## [Problem 1]
Copy the rows starting at the line containing "family: Sphingidae" and ending at the end of the rows, renaming "common name" to "vernacular name" and keeping everything else the same. Leave the pictures out of your answer.

## [Document segment]
----------------

Redistricting in Ohio was supposed to be nonpartisan. How did it get so messed up?

Entire process leaves candidates, voters to wonder.

More than six months after Ohio was supposed to establish state House and Senate districts under a new map-drawing process, redistricting remains mired in legal fights — and leaves candidates and voters alike wondering when elections for those 132 seats will be held.

“This is unprecedented in Ohio,” said Lee Hannah, Wright State University associate professor of political science. “The state has missed several critical deadlines and is now at risk of having to hold either two primaries or move the entire primary back by several weeks or months. I don’t believe that we’ve (previously) seen this level of hostility in the redistricting process.”

The Ohio Supreme Court’s March 16 rejection of a third set of maps meant that a fourth try would not be ready in time for the scheduled May 3 partisan primary. The court has repeatedly ruled 4-3 against the proposed maps, with Republican Chief Justice Maureen O’Connor joining the court’s three Democrats in saying constitutional maps should be proportional — reflecting the 54% Republican-46% Democratic partisan breakdown of recent statewide elections.

The level of proportionality justices deem acceptable could result in “very big differences” for how many districts are actually competitive, said Nancy Miller, associate professor of political science at the University of Dayton.

“But, at the end of the day, the Republican Party will still control the Ohio General Assembly — it is just whether or not they get a very comfortable majority or a veto-proof supermajority,” she said.

The seven-member Ohio Redistricting Commission first passed new Statehouse maps in September, approving them on a 5-2, party-line vote. Progressive and voting-rights groups sued, and the state Supreme Court has now thrown out three sets of maps as unfairly favoring Republicans. Justices ordered the commission to draw a fourth set of maps by March 28, this time ordering use of independent map-drawing experts.

----------------

## [Exercise data]

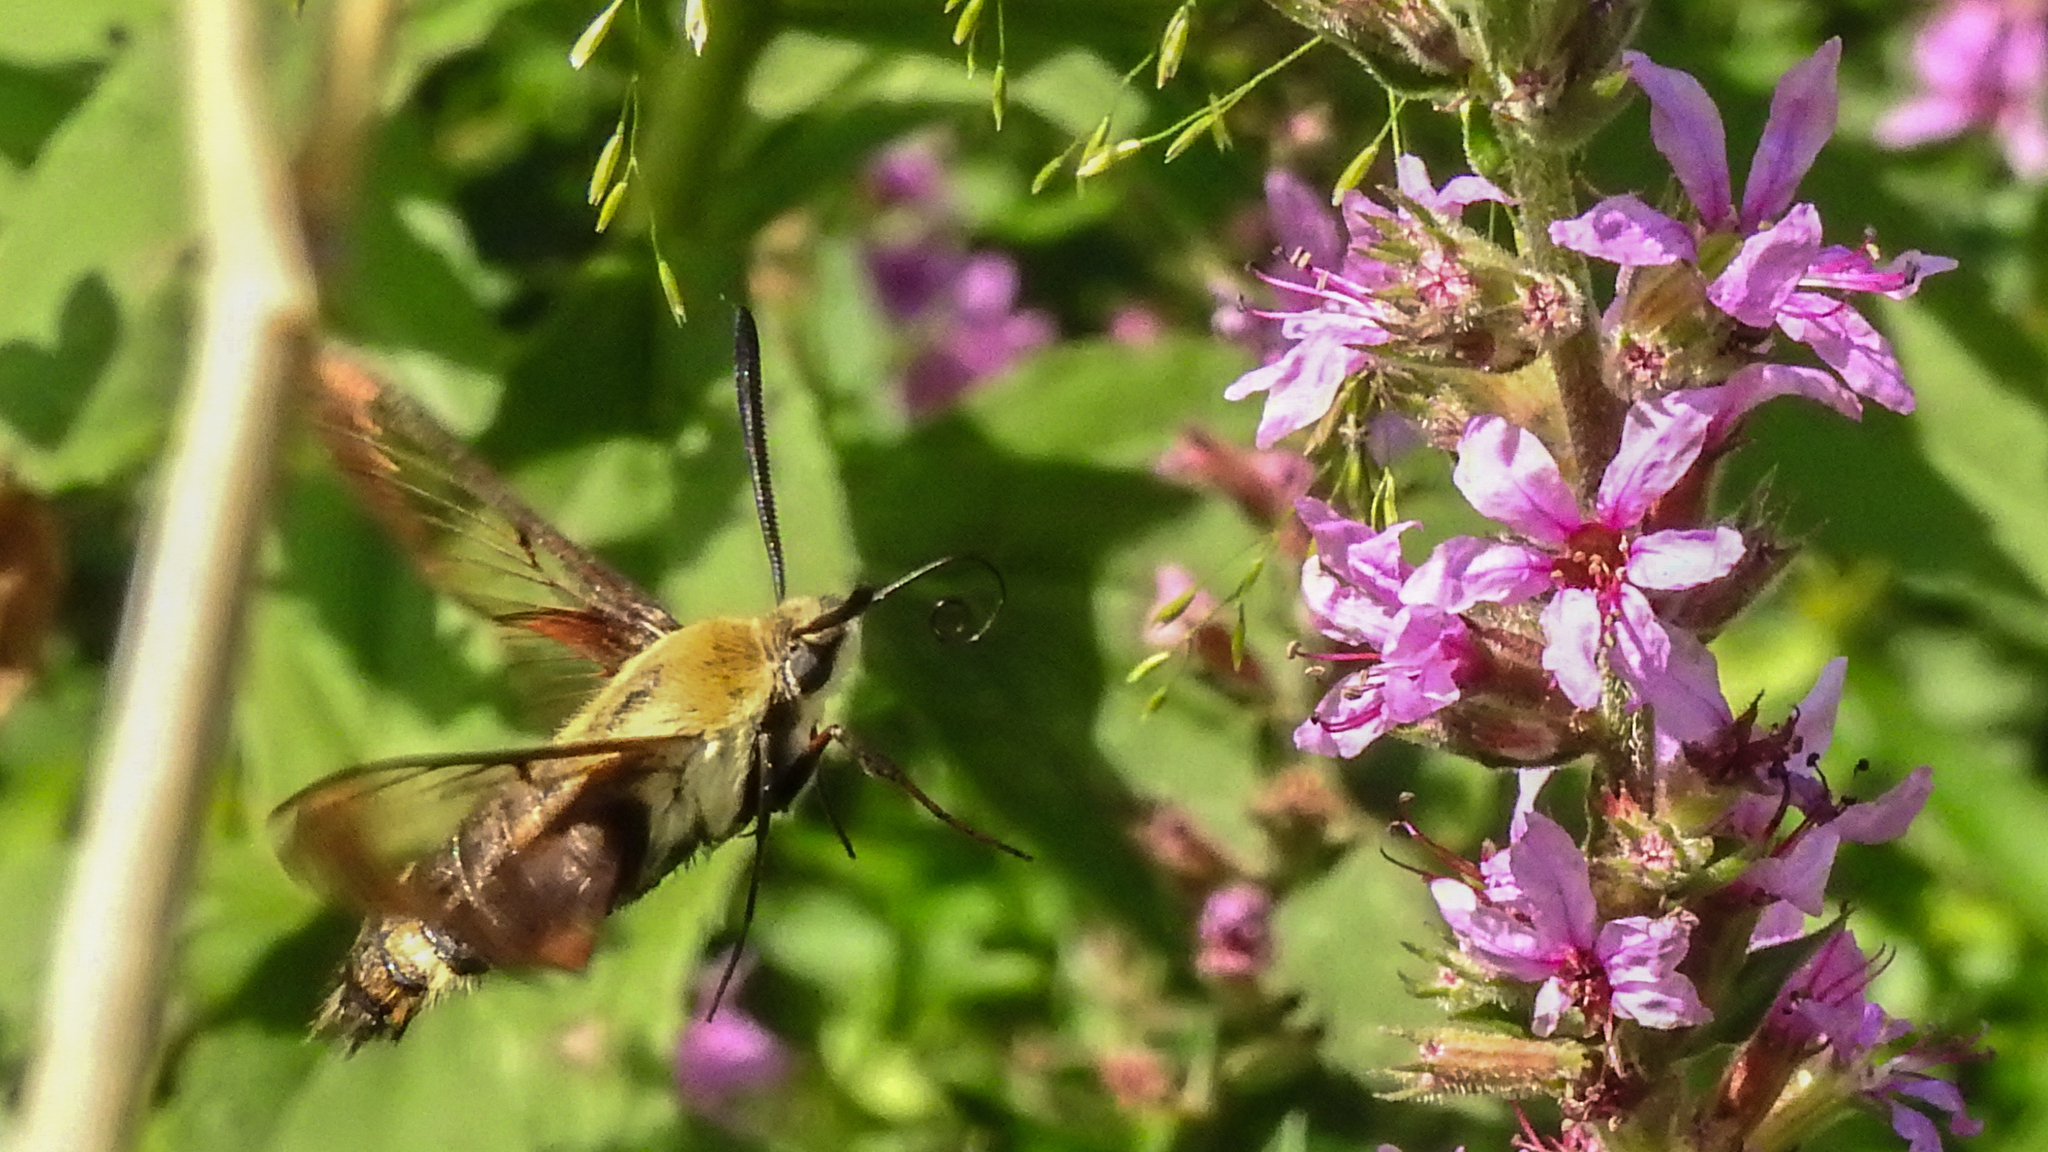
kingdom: Animalia
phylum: Arthropoda
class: Insecta
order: Lepidoptera
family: Sphingidae
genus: Hemaris
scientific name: Hemaris diffinis
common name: Bumblebee moth
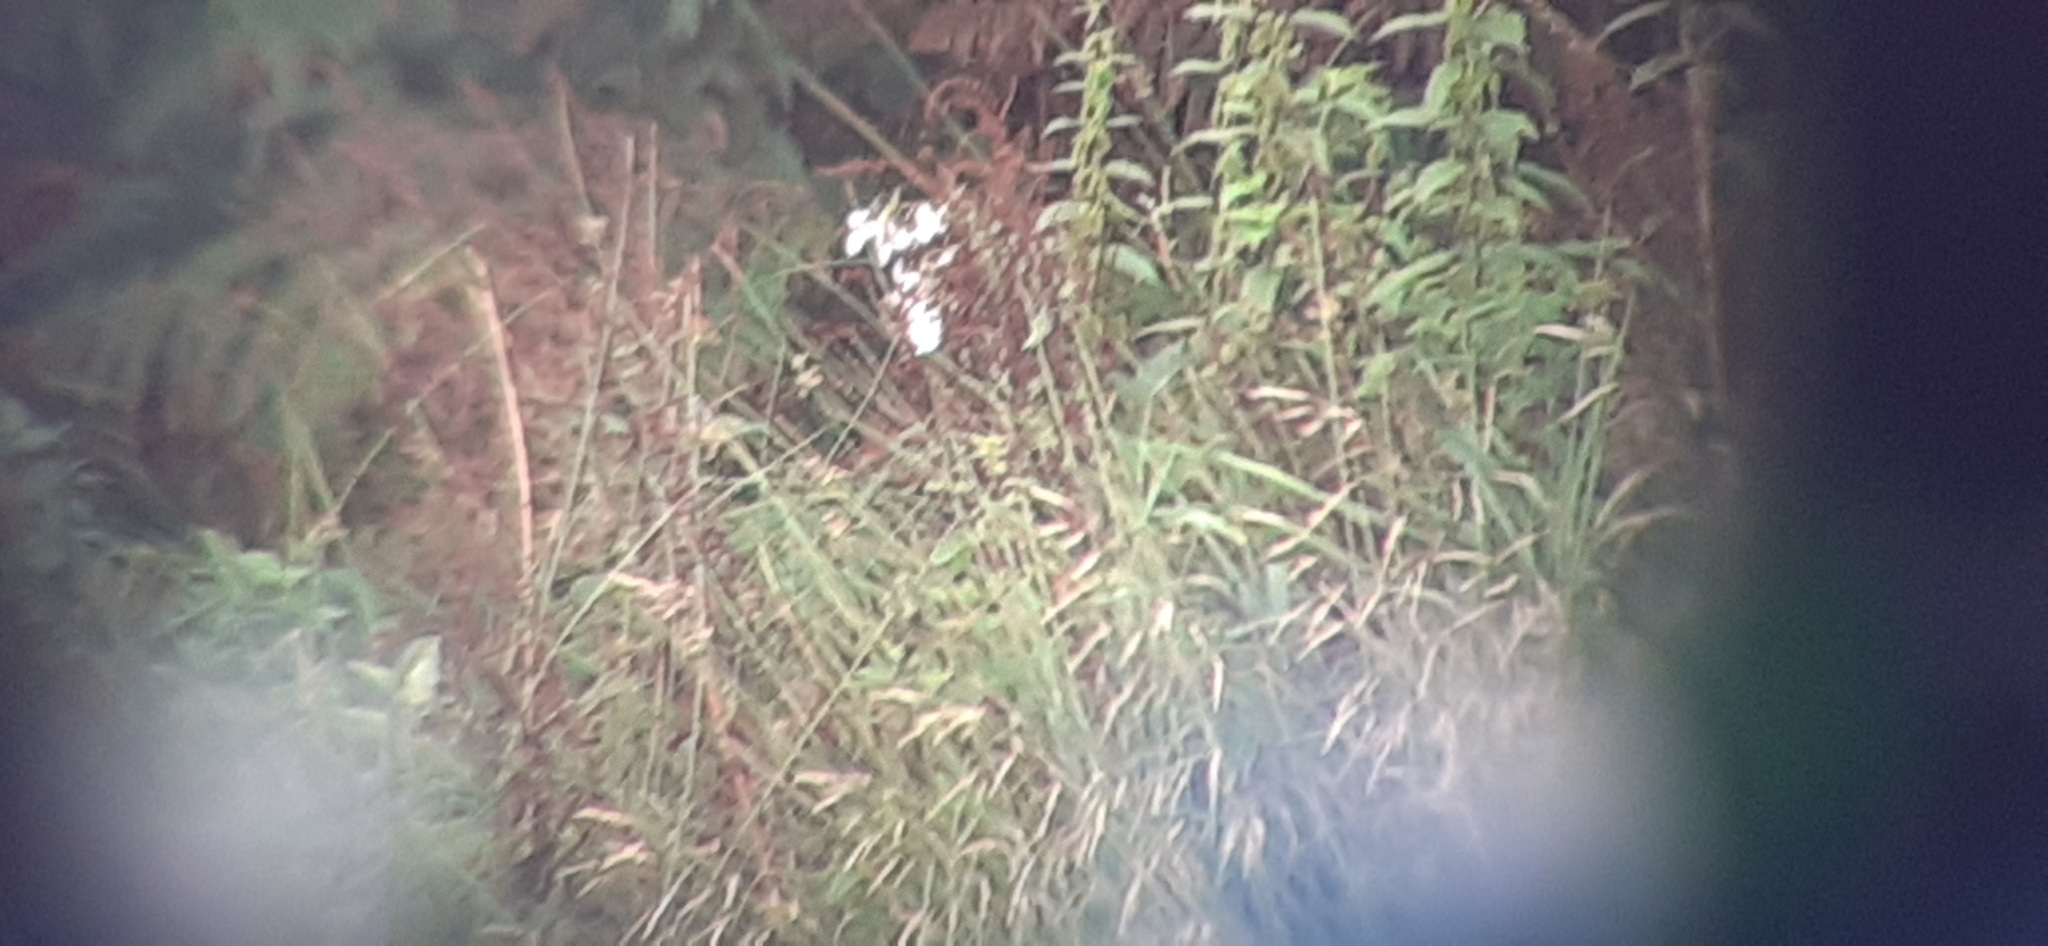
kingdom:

----------------

## [Problem 2]
Quote the Ohio redistricting article word for word, starting at "The Ohio Supreme" and ending at "recent statewide elections.".

## [Full response 1]
family: Sphingidae
genus: Hemaris
scientific name: Hemaris diffinis
vernacular name: Bumblebee moth
kingdom:

## [Full response 2]
The Ohio Supreme Court’s March 16 rejection of a third set of maps meant that a fourth try would not be ready in time for the scheduled May 3 partisan primary. The court has repeatedly ruled 4-3 against the proposed maps, with Republican Chief Justice Maureen O’Connor joining the court’s three Democrats in saying constitutional maps should be proportional — reflecting the 54% Republican-46% Democratic partisan breakdown of recent statewide elections.